Mohammed AlQuraishi, an independent HMS Systems Biology fellow associated with the LSP and Sorger lab and lead author of the paper, reasoned that biologists were in dire need of much more biophysically rigorous tools for scouring this data. With a background in genetics, statistics, and physics, AlQuraishi realized that biologists can exploit the statistical power from live data sets and marry it to theoretical physics. “It’s the way that Silver and Feynman together would do it,” he joked.
Statistical mechanics is a precise physical description of how collections of individual molecules give rise to the macroscopic properties we perceive, such as temperature and pressure. AlQuraishi used its core principles as the basis for a platform that would analyze information housed in the Cancer Genome Atlas. As a result he was able to generate detailed schematics of how certain mutations altered the vast, complex cellular world of protein social networks—networks that largely determine a cell’s health, or lack thereof. In doing so, he stumbled upon a few unexpected findings.
Again, many cancer mutations are common, and many more cancer mutations are rare—some so rare that they only occur in a handful of patients. AlQuraishi found that common and rare mutations are equally likely to affect the protein network.
“Both kinds of mutations are equally strong,” he said. “In both cases, about one percent of the common and one percent of the rare mutations alter the tumor networks we studied. But rare mutations are being largely ignored. We need to start paying attention to them.”
For every common mutation, there are approximately four rare ones, so, based on numbers, rare mutations might be much more significant than previously suspected. “That’s where much of the action is, in the rare mutations. We’ve long considered this large universe of rare mutations to be dark matter, but here we have just found that all this dark matter actually matters.”
The researchers also found that mutations are not really the blunt force that they expected. Rather than knocking out an entire branch of a network, e.g., a neighborhood power outage, or inserting an entirely new character, i.e., a protein, mutations cause a subtle, almost surgically precise, altering of the communication pathway.
“From the perspective of the mutation, it is hard to be so precise,” said AlQuraishi. “But cancer can’t be too disruptive, or else it might die.
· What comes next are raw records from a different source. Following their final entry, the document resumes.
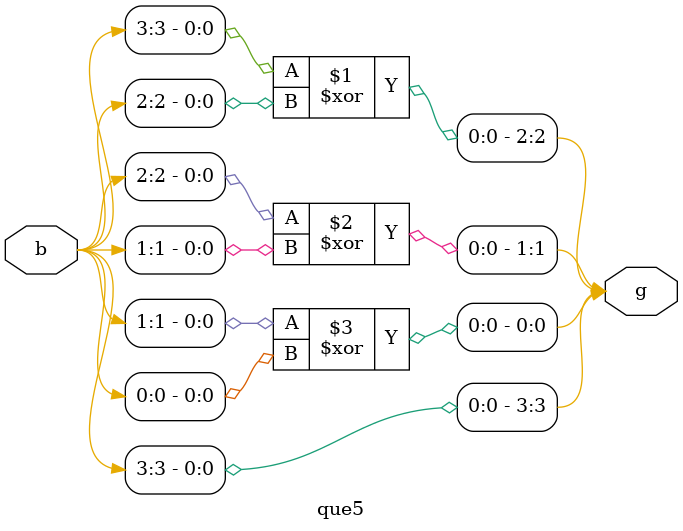
<source format=v>
module que5(input[3:0] b,output[3:0] g);
	assign g[3] = b[3];
	assign g[2] = b[3] ^ b[2];
	assign g[1] = b[2] ^ b[1];
	assign g[0] = b[1] ^ b[0];
endmodule
	

</source>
It needs to fly under the radar. This subtle altering of networks achieves that objective. Drug companies can exploit this and possibly develop more targeted therapies.”
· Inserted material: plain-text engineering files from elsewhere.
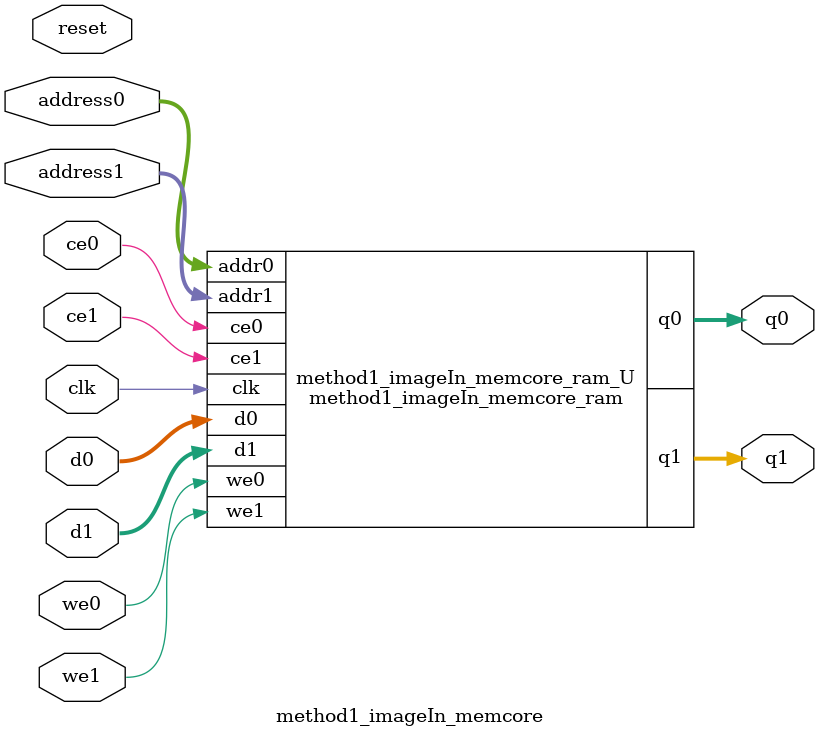
<source format=v>
`timescale 1 ns / 1 ps
module method1_imageIn_memcore_ram (addr0, ce0, d0, we0, q0, addr1, ce1, d1, we1, q1,  clk);

parameter DWIDTH = 8;
parameter AWIDTH = 18;
parameter MEM_SIZE = 179200;

input[AWIDTH-1:0] addr0;
input ce0;
input[DWIDTH-1:0] d0;
input we0;
output reg[DWIDTH-1:0] q0;
input[AWIDTH-1:0] addr1;
input ce1;
input[DWIDTH-1:0] d1;
input we1;
output reg[DWIDTH-1:0] q1;
input clk;

(* ram_style = "block" *)reg [DWIDTH-1:0] ram[0:MEM_SIZE-1];




always @(posedge clk)  
begin 
    if (ce0) begin
        if (we0) 
            ram[addr0] <= d0; 
        q0 <= ram[addr0];
    end
end


always @(posedge clk)  
begin 
    if (ce1) begin
        if (we1) 
            ram[addr1] <= d1; 
        q1 <= ram[addr1];
    end
end


endmodule

`timescale 1 ns / 1 ps
module method1_imageIn_memcore(
    reset,
    clk,
    address0,
    ce0,
    we0,
    d0,
    q0,
    address1,
    ce1,
    we1,
    d1,
    q1);

parameter DataWidth = 32'd8;
parameter AddressRange = 32'd179200;
parameter AddressWidth = 32'd18;
input reset;
input clk;
input[AddressWidth - 1:0] address0;
input ce0;
input we0;
input[DataWidth - 1:0] d0;
output[DataWidth - 1:0] q0;
input[AddressWidth - 1:0] address1;
input ce1;
input we1;
input[DataWidth - 1:0] d1;
output[DataWidth - 1:0] q1;



method1_imageIn_memcore_ram method1_imageIn_memcore_ram_U(
    .clk( clk ),
    .addr0( address0 ),
    .ce0( ce0 ),
    .we0( we0 ),
    .d0( d0 ),
    .q0( q0 ),
    .addr1( address1 ),
    .ce1( ce1 ),
    .we1( we1 ),
    .d1( d1 ),
    .q1( q1 ));

endmodule


</source>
A final area that these findings address is the problem of reproducing published results in the scientific literature. Here, however, the researchers are able to use fundamental physical principles to process datasets from different laboratories (including their own) in a way that removes the false positives and enriches for the true positives. The model is therefore more accurate and reproducible than any single data set.
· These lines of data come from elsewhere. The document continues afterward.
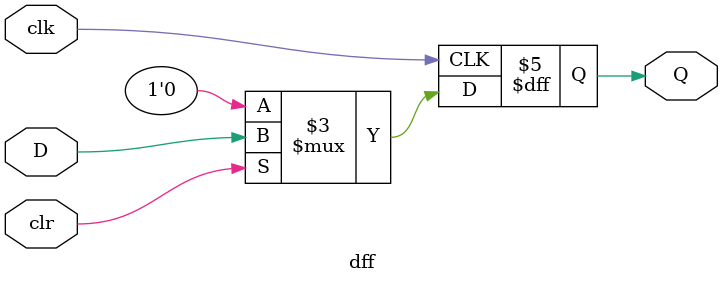
<source format=v>
module dff (Q,D, clr, clk);

input D;
input clk;
input clr;


output reg Q;

always @(posedge clk)
	begin
		if (clr)
			begin
				Q<=D;
			end
		else
			begin
				Q=1'b0;
			end
	end

endmodule
</source>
“We can clean up the experiments by only using data that both the model and experiments agree on,” said AlQuraishi.
“In general, much of the problem with irreproducibility in science is a problem of poor statistics,” said Sorger. “We addressed that directly here.”
This work was supported by the National Institutes of Health grants GM68762, GM107618 and GM072872.
Reference: “A multiscale statistical mechanical framework integrates biophysical and genomic data to assemble cancer networks” by Mohammed AlQuraishi, Grigoriy Koytiger, Anne Jenney, Gavin MacBeath and Peter K Sorger, 2 November 2014, Nature Genetics.